Religion
- Affiliation: Sikhism

Location
- Location: T. Nagar, Chennai
- State: Tamil Nadu
- Country: India

Architecture
- Groundbreaking: 1949
- Completed: 1952

= Sri Guru Nanak Sat Sangh Sabha Gurudwara, Chennai =

Sikh gurudwara in Chennai, India

Sri Guru Nanak Sat Sangh Sabha Gurudwara is a Sikh gurudwara in Chennai, India. Located in the neighbourhood of T. Nagar, it is a non-historical holy place for the Sikh community in the city.

==History==
The Punjabi families who settled down in the city in early days formed a congregation and the Punjab Association was founded in 1937. The decision to build a gurudwara was made when the Sri Guru Nanak Sat Sangh Sabha was founded in 1949 by Lieutenant-Colonel Gurdial Singh Gill (1893–1982), a former director general of prisons. The construction work began in 1952, with Gill personally supervising the construction. The initial patron was Maharani Vidyawati Devi Sahib of Vizianagaram, a princess who hailed from Keonthal near Shimla and married into a princely Andhra family.

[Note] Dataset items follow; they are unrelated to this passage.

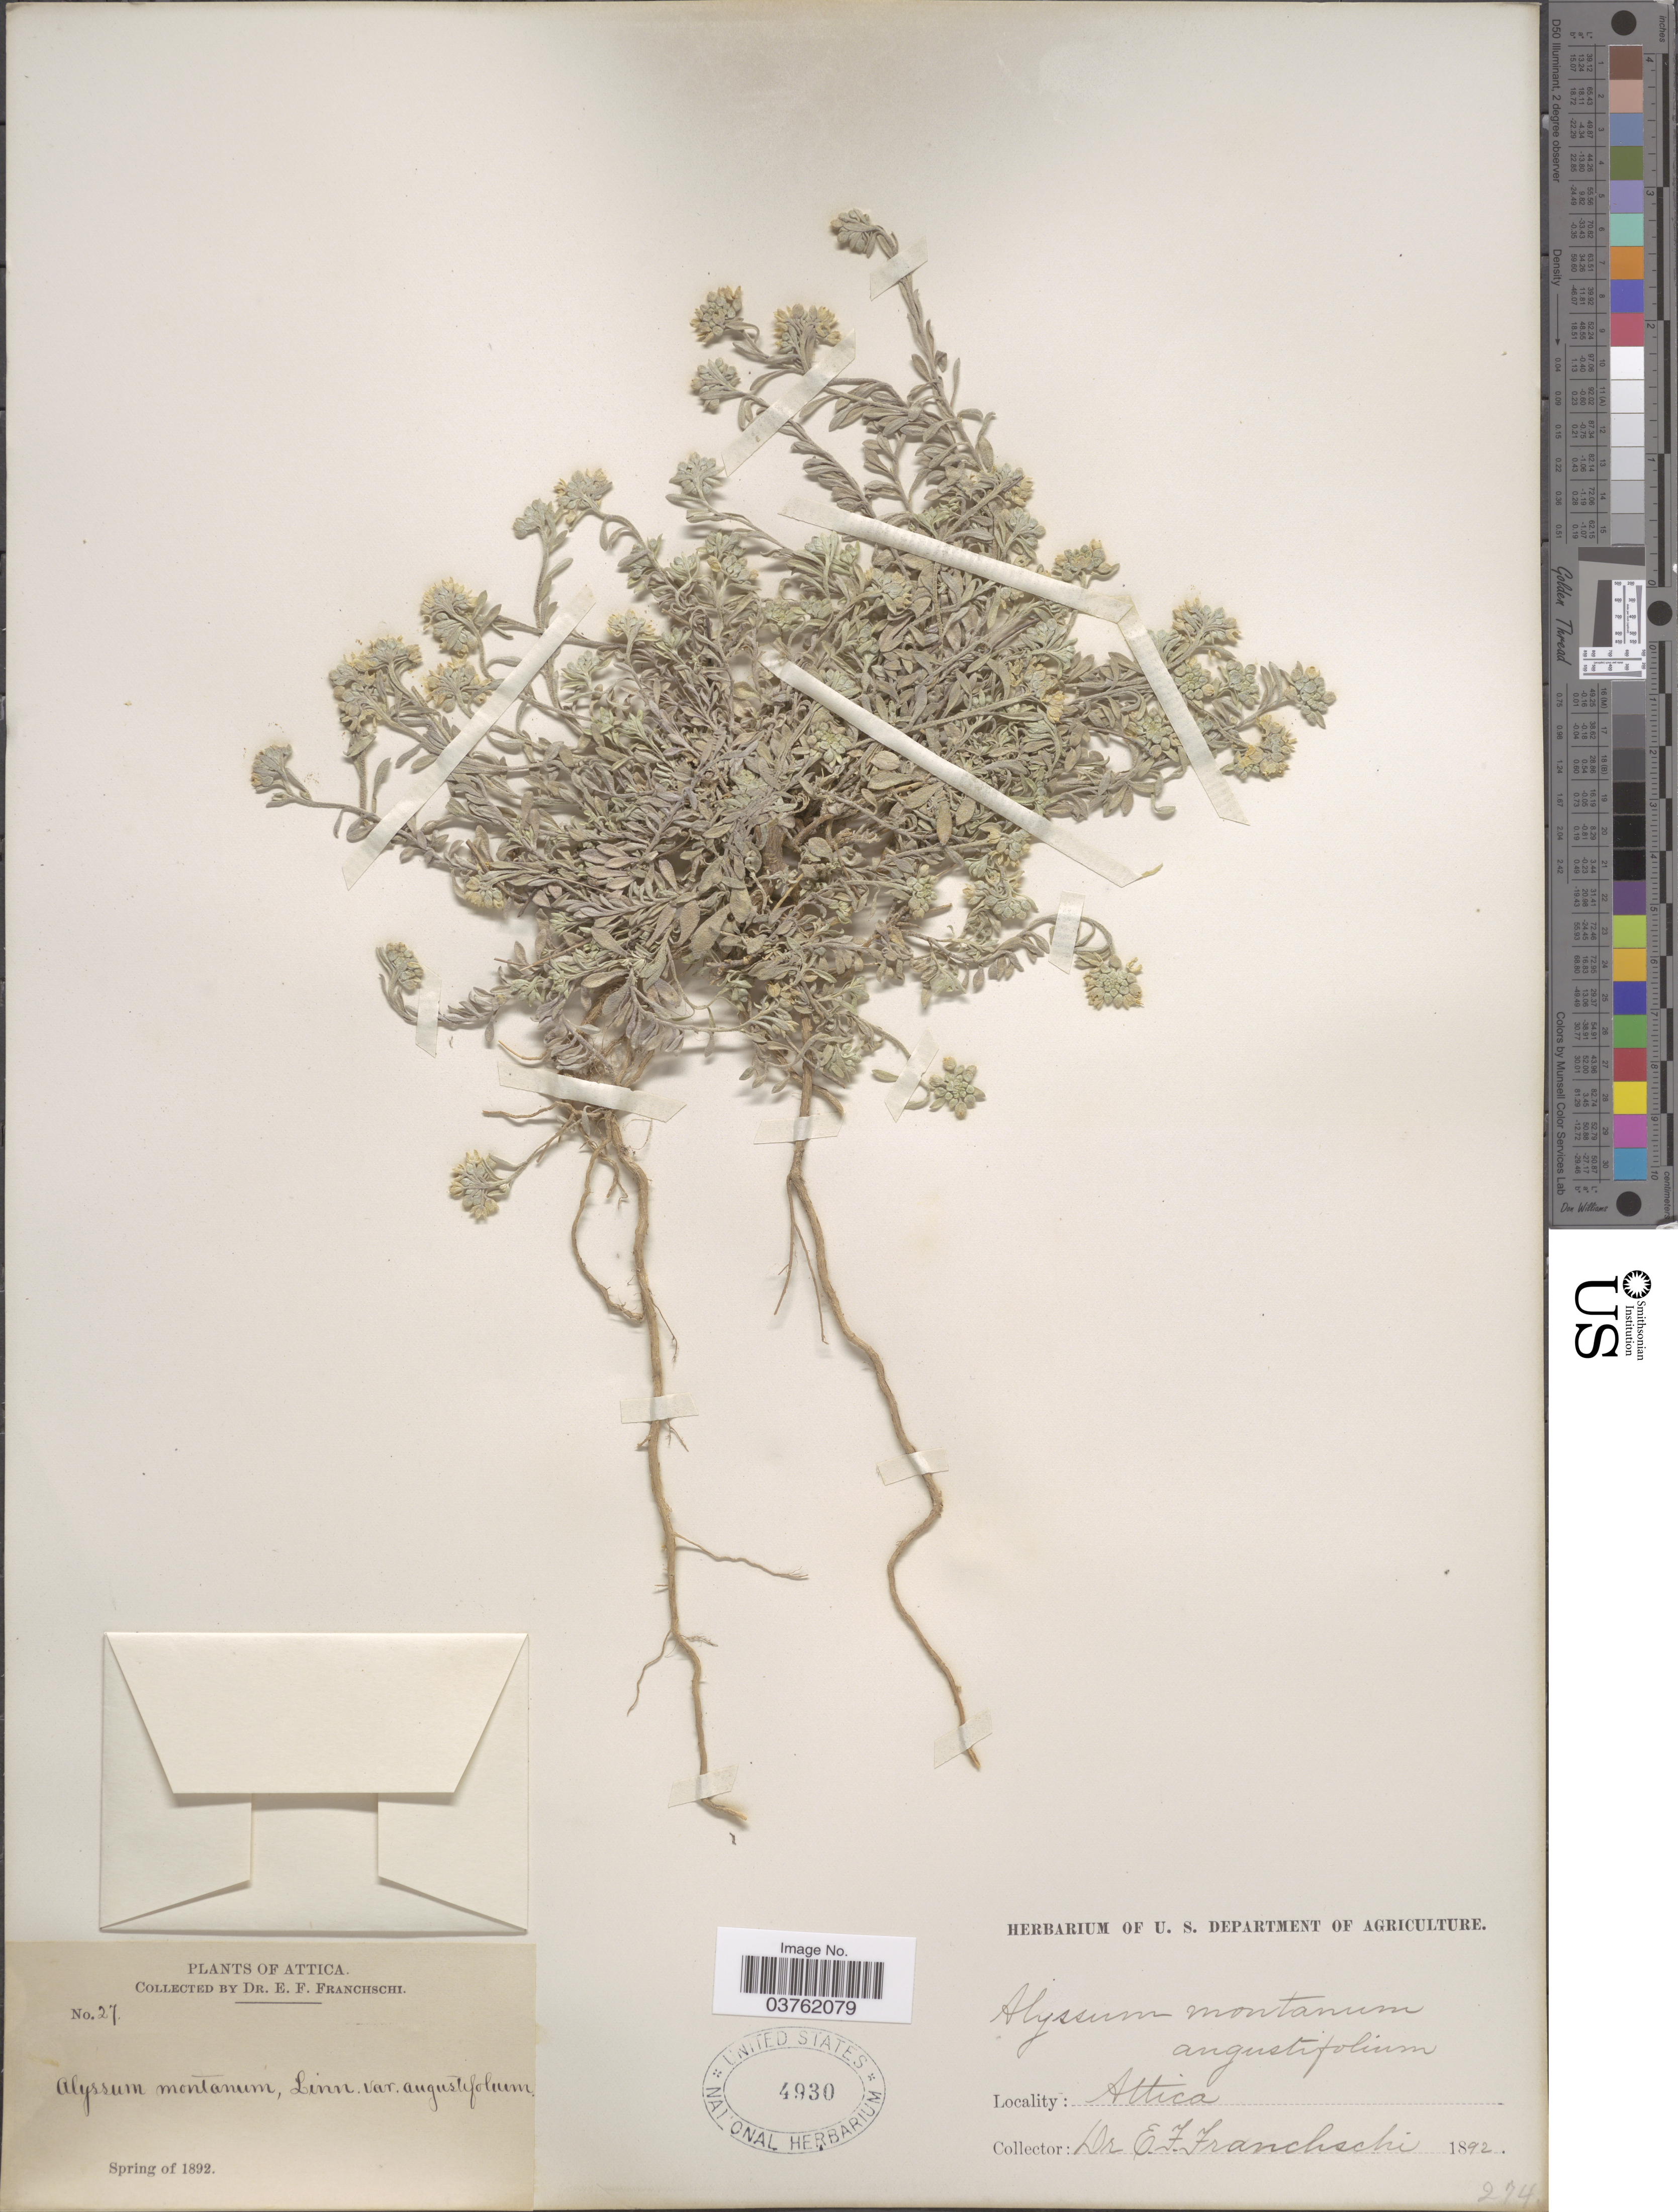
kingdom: Plantae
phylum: Tracheophyta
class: Magnoliopsida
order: Brassicales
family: Brassicaceae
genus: Alyssum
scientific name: Alyssum montanum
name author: L.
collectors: E. Franchschi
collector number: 27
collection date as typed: Spring of 1892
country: Greece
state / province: Attica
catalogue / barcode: US 4930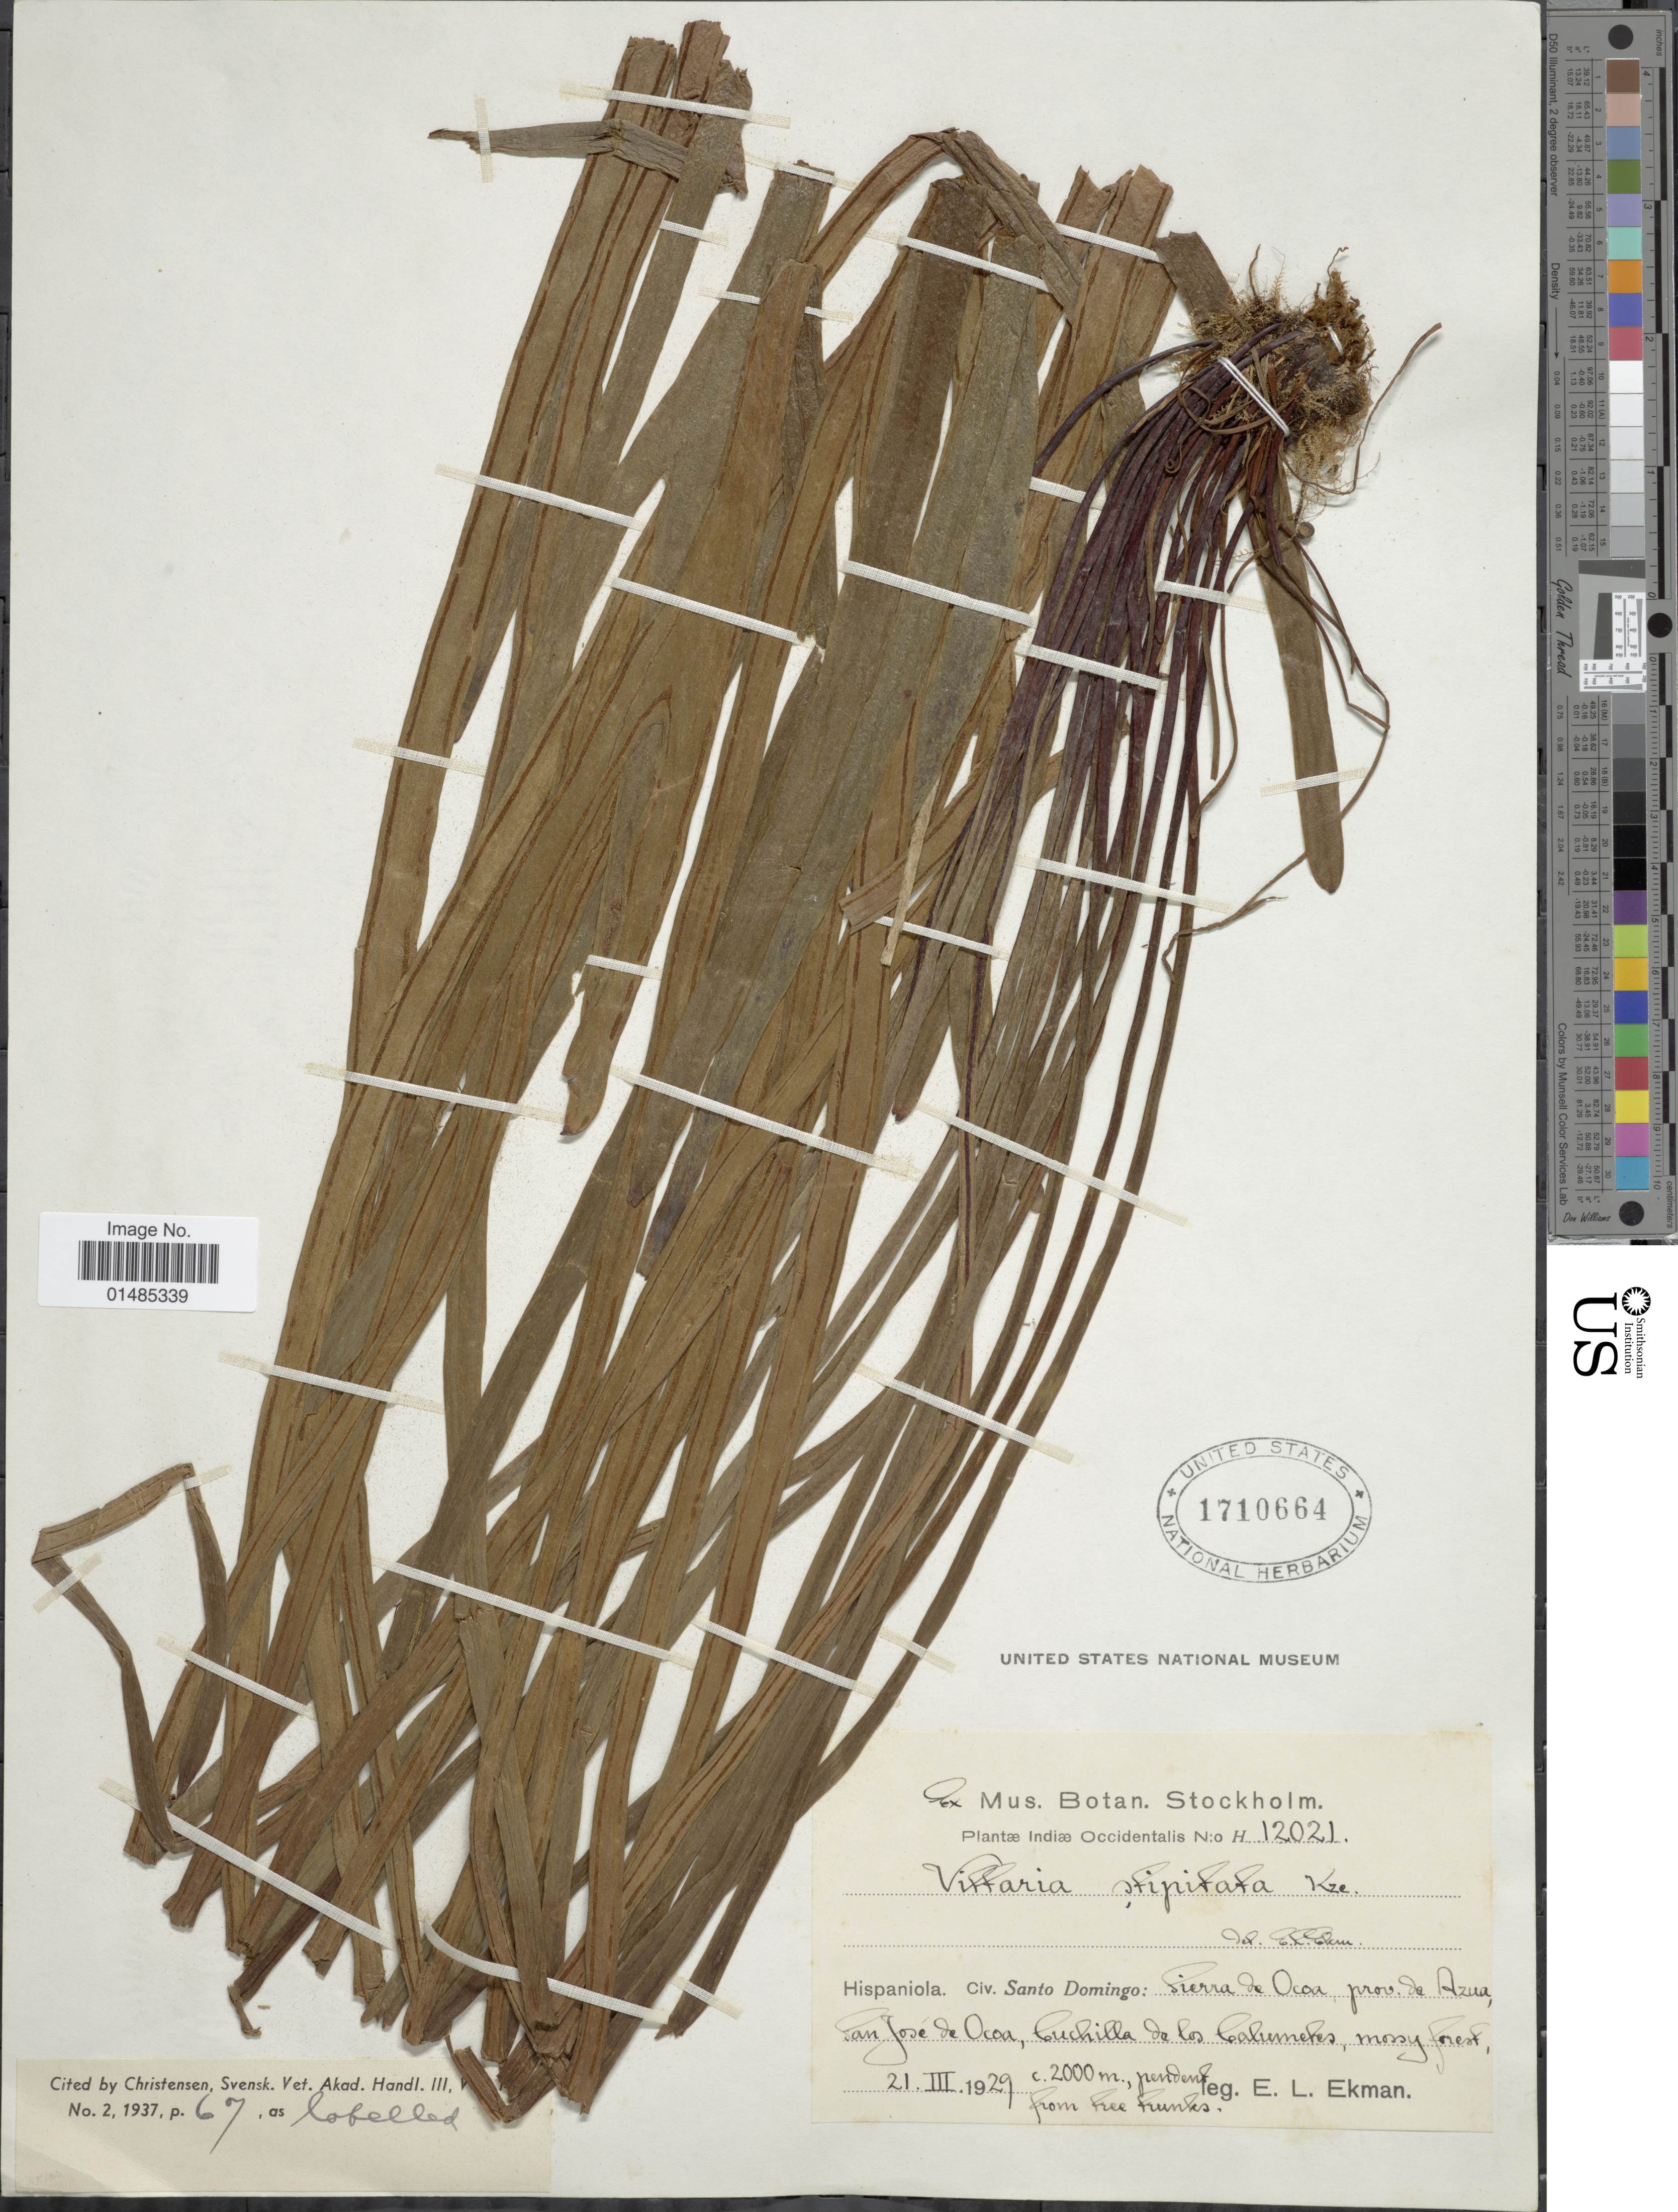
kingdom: Plantae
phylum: Tracheophyta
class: Polypodiopsida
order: Polypodiales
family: Pteridaceae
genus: Radiovittaria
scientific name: Radiovittaria stipitata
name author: (Kunze) E.H. Crane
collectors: E. L. Ekman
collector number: H 12021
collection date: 1929-03-21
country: Dominican Republic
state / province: Azua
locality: Hispaniola. Civ. Santo Domingo: Sierra de Ocoa, prov. da Azua, San José de Ocoa, Cuchilla de los Calumetes.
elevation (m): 2000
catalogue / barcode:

==Worship and activities==
The gurudwara is located on G. N. Chetty Road. Important gatherings at the gurudwara include the birth anniversaries of Guru Nanak, Guru Gobind Singh and Guru Arjun Dev. Baisakhi, the Sikh new year, is another important festival at the gurudwara. The gurudwara also runs the "Guru ka Langar", a free langar or community kitchen. Prayers meetings, wherein teachings from the Guru Granth Sahib are read, are held in the morning and evening, with regular poojas and kirthans. A free medical centre also functions at the Gurudwara, offering free medical care for the poor.

The Gurudwara experiences a footfall of about 7,000 people on festival days.

During the 2020 COVID-19 pandemic, the langar at the gurudwara served food to 400 migrant workers every day.